I agree with rcboater: for their time - the very earliest days of plastic ship model kits - those Pyro kits were nice products. They came out in the mid-fifties, when the only other plastic ship kits on the market were the very earliest Revell ones. They had their problems; the detail on them was mighty basic, and some of the moldings were crude by modern standards. The Thebaud’s instructions told the modeler to drill 1/16" holes in the one-piece hull for the eyebolts that took the bowsprit rigging. The Taney featured raised outlines of the closed gunports on the insides and outsides of the bulwarks - but the lines on the insides and outsides didn’t line up. On the other hand, I liked Pyro’s approach to the Great Shroud and Ratline Problem a little better than Revell’s. Pyro (lifting the idea from Model Shipways) provided “deadeye combo units,” each consisting of the upper and lower deadeyes, a passable representation of the lanyard between them, and the chainplate. The modeler was to glue this part to the hull and seize the shroud - made of genuine thread - around the upper deadeye. That was marginally more realistic, and certainly a great deal sturdier, than those gawdawful plastic-coated-thread “shrouds and ratlines” that came in Revell kits.

Somehow I don’t think Rockythegoat intended this thread to become such an exercise in Olde Phogey nostalgia.
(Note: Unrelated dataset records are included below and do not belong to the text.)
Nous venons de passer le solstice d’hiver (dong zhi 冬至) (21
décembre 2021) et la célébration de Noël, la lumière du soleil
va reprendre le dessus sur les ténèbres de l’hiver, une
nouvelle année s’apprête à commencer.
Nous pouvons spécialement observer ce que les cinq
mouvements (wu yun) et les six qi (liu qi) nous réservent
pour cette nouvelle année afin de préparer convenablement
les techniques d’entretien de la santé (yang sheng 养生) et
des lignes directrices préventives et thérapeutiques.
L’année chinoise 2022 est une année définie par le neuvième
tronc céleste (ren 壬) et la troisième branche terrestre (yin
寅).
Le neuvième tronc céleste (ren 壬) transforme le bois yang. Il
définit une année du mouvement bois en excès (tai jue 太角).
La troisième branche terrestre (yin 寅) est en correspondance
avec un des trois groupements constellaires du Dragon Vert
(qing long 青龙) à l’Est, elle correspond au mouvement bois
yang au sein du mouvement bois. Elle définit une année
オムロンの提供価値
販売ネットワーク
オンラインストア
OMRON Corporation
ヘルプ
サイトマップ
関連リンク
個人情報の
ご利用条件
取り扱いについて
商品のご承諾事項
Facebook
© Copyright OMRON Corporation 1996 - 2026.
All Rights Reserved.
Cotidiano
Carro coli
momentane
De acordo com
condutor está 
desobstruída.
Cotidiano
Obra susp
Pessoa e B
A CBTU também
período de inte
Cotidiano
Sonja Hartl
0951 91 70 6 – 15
But this is interesting stuff. Long live those old Pyro kits - preferably under their original names. And may some plastic kit company see the light and give us some more Coast Guard/Revenue Cutter Service/Lighthouse Service kits.

jtilley and all: I don’t mind the sidetrack down memory lane. It’s nice to know from whence the kits originated, so as to better use them or build them for the reason or purpose they were intended. I know most of the manufacturer’s have boxed stuff with the wrong decals, stories, color scheme, etc, under the guise of “marketing.” But hey, if it sells more kits, so the company can stay in business and release updated kits, that can’t be all bad. Besides, it gives us something to talk about on the forum!

So, in a nutshell, since the USCG is not correct for CG usage, I can pretty much hack it up and it won’t be too wrong. Won’t be too right, either, but, what the heck.

Also, wasn’t the “Carol Ann” the name of the Lindberg tramp steamer? Or was that only the “Carol?”

And to keep us sorta off track, what do you guys know about the Lindberg USCG patrol boat? I think it’s the Point class kit? That’s in the stash, also. My CG base (port / site / station/???) is gonna end up taking over the whole train layout!!

I’ve seen that kit once in the last ten years. It turned up on one of our contest tables. Looked like a good perpresentation of a 95’ to me. I always go into a hobby store with eyes wide open in hope of finding that kit. So if you don’t want it Ill take it!
I finally figured out the process of posting photos. Now, I’m just waiting for my secretary to take the time to do it. (I really don’t like some of the tech stuff).
Andy

I think the Lindberg “CG Patrol Boat” is a reasonable representation of the real thing - but I haven’t seen it in years. I believe it originally came out in the late fifties or early sixties. Those boats got modified quite a bit during their many years of service, and I assume the kit didn’t. (I think they got equipped with Zodiac boats, for instance.) It’s probably a reasonable representation of what the class looked like in about 1960.

As for the name “Carol Anne” - my memory has bogged down. (It does that with increasing frequency these days.) I associate it with a tugboat, but that may be senility. My recollection of a Lindberg tramp steamer is even more vague. I seem to recall that the company did a “Q-ship,” with “hidden” guns, in its “foot long” series (with a little direct-drive Mabuchi motor in some incarnations). There’s a hint of a memory of that one appearing with the words “tramp steamer” on the box floating around in the primordial ooze of my head, but that’s about it. Sorry.

To correct myself, I think the tramp steamer was called “North Sea Trawler” and was called the “Carol”. At least the one I have was. It’s also in my “can it be brought back” box.

Hoped to have updated status phots on the tug on Monday. Progress is slow.